About Me

Being raised in a diverse neighborhood from the Midwest fostered my curiosity and appreciation for the rich narratives that shaped my community. My passion for discovering what connects families and society stayed with me as I pursued my undergraduate degree at Northern Illinois University, where I majored in Sociology. As I found myself working in a criminal justice setting, I noticed people spoke often of their family networks, and the direct impact it had on their recovery. I wanted people to feel confident and knowledgeable when navigating their relationships, and later pursued my Master’s in Applied Family & Child Studies, with a Specialization in Marriage and Family Therapy from Northern Illinois University.

I have been able to apply my clinical skills in partial hospitalization programs, community mental health, as well as within a private practice setting. I enjoyed tailoring services which were specific to the needs expressed by my clients, and did so through facilitating individual, group, and family therapy. As a Licensed Marriage & Family Therapist (LMFT), I aim to assist my clients in becoming aware of their role in the surrounding environment, as well as identifying ways to positively impact their school/peer/work/family relationships. I have been fortunate to provide a welcoming space for my clients where they can gain insight about themselves and access information and techniques that are relevant and practical for their day-to-day lives.

 

Areas of Speciality

Being an MFT means I have specialized education and experience in working not only with individuals, but also with the relationships that affect them. I have used my MFT training to welcome a wide range of people, including: individuals, children (5 y.o. & up), adolescents, parents, couples, and families. My past work history has been built by routinely addressing concerns of: anxiety, ADHD, depression, behavioral disorders, relational conflict, identity formation, life transitions, blended families, spirituality, assertiveness, parenting, grief, codependency, self-esteem, involvement in the criminal justice system, and stress. I employ a variety of therapeutic approaches, which include: Systemic Approaches, CBT (Cognitive Behavioral Therapy), Gottman Couples Therapy, PMT (Parent Management Training), Motivational Interviewing, Prepare/Enrich, Solution Focused, and many others.

 

Certificates and Supplemental Training

I have pursued trainings in working with LGBTQ individuals, Mood Disorders in African American Families with Chronic Illness, Parent Management Training, and Gottman Couple’s Therapy.  I am also a clinical member of the American Association for Marriage and Family Therapists, which allows me to access and stay current on new research and methods in my field.

 

Prepare/Enrich (P/E)
*Did you know that “premarital counseling has been shown to reduce the chance of divorce by 30%”?
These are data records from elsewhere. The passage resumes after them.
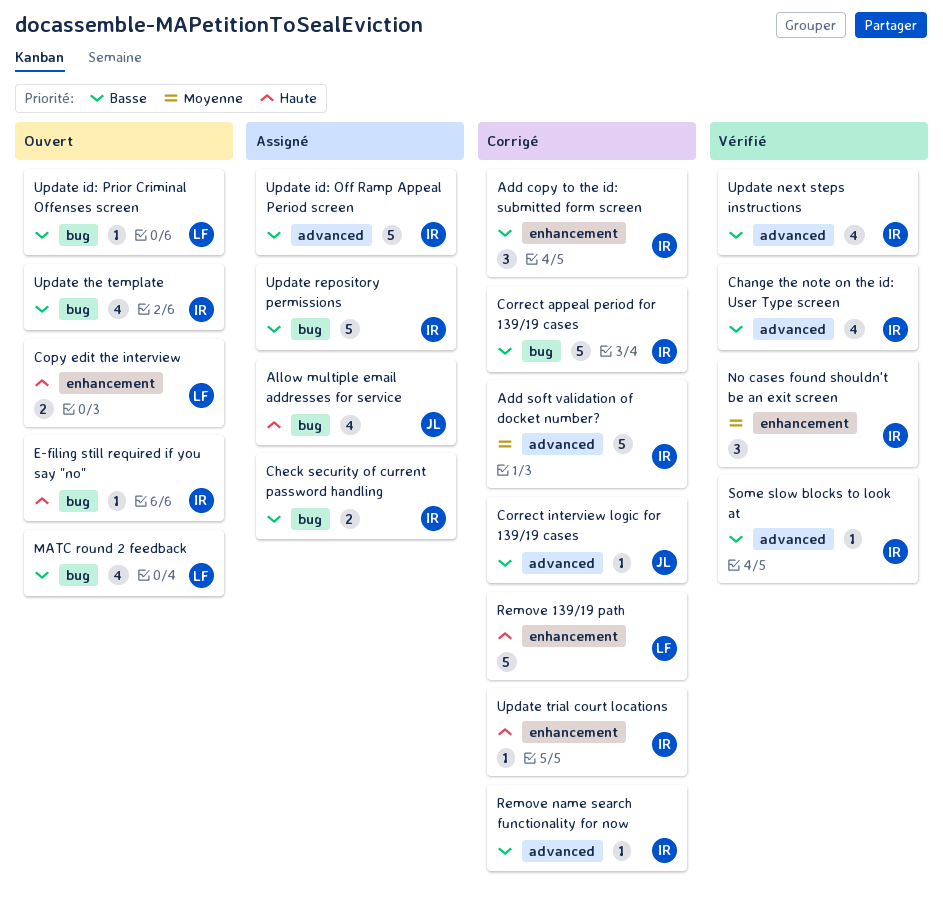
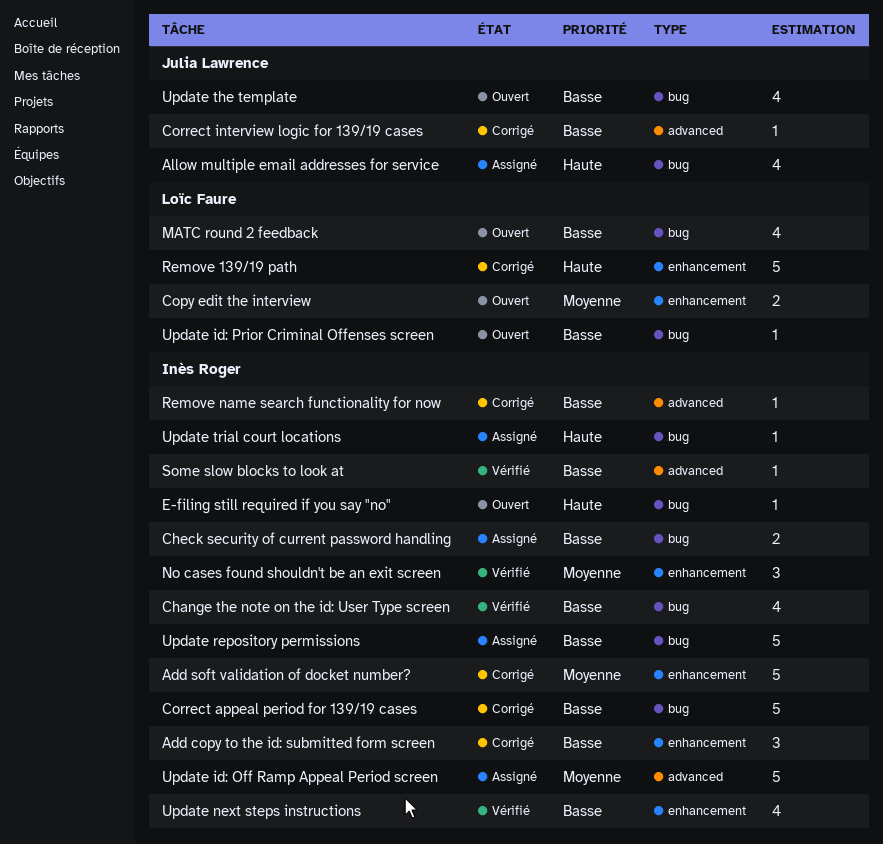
Add soft validation of docket number?, label: advanced -> enhancement
Change the note on the id: User Type screen, label: advanced -> bug
Copy edit the interview, priority: Haute -> Moyenne
Update id: Off Ramp Appeal Period screen, priority: Basse -> Moyenne
Update next steps instructions, label: advanced -> enhancement
Update the template, owner: Inès Roger -> Julia Lawrence
Update trial court locations, status: Corrigé -> Assigné
Update trial court locations, label: enhancement -> bug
Prepare/Enrich is a couple’s assessment tool that can be used in premarital counseling or for sustained relationship enrichment. The goal of the P/E program is to “identify strengths and areas of growth for the couple, strengthen communication skills, resolve conflict, and use personality differences to maximize a “teamwork” approach.”  As a Certified P/E Facilitator, I can use this assessment to provide a comprehensive overview of your couple relationship and guide you in a productive conversation with your significant other of how to continue relationship success. It can be used as a stand-alone enrichment tool, or as a building block for continued couple’s therapy.

 

Gottman Method Couples Therapy

For couples looking to further address relationship concerns past the initial “pre-marital phase”, I routinely employ the research based interventions outlined in the Gottman’s Method of Couple’s Therapy.  Having completed my Level 2 training in this method, I am motivated by it’s effectiveness to pragmatically impart the vocabulary and skills to calmly discuss ongoing issues that have plagued their relationship. The ultimate goals are partners that are empathetic, “in tune”, and responsive to one another’s needs.

*Stanley, S.M. (2001) Making a case for premarital education. Family Relations, 50, 272- 280. U.S. Census Bureau. (2011) Statistical abstracts of the United States.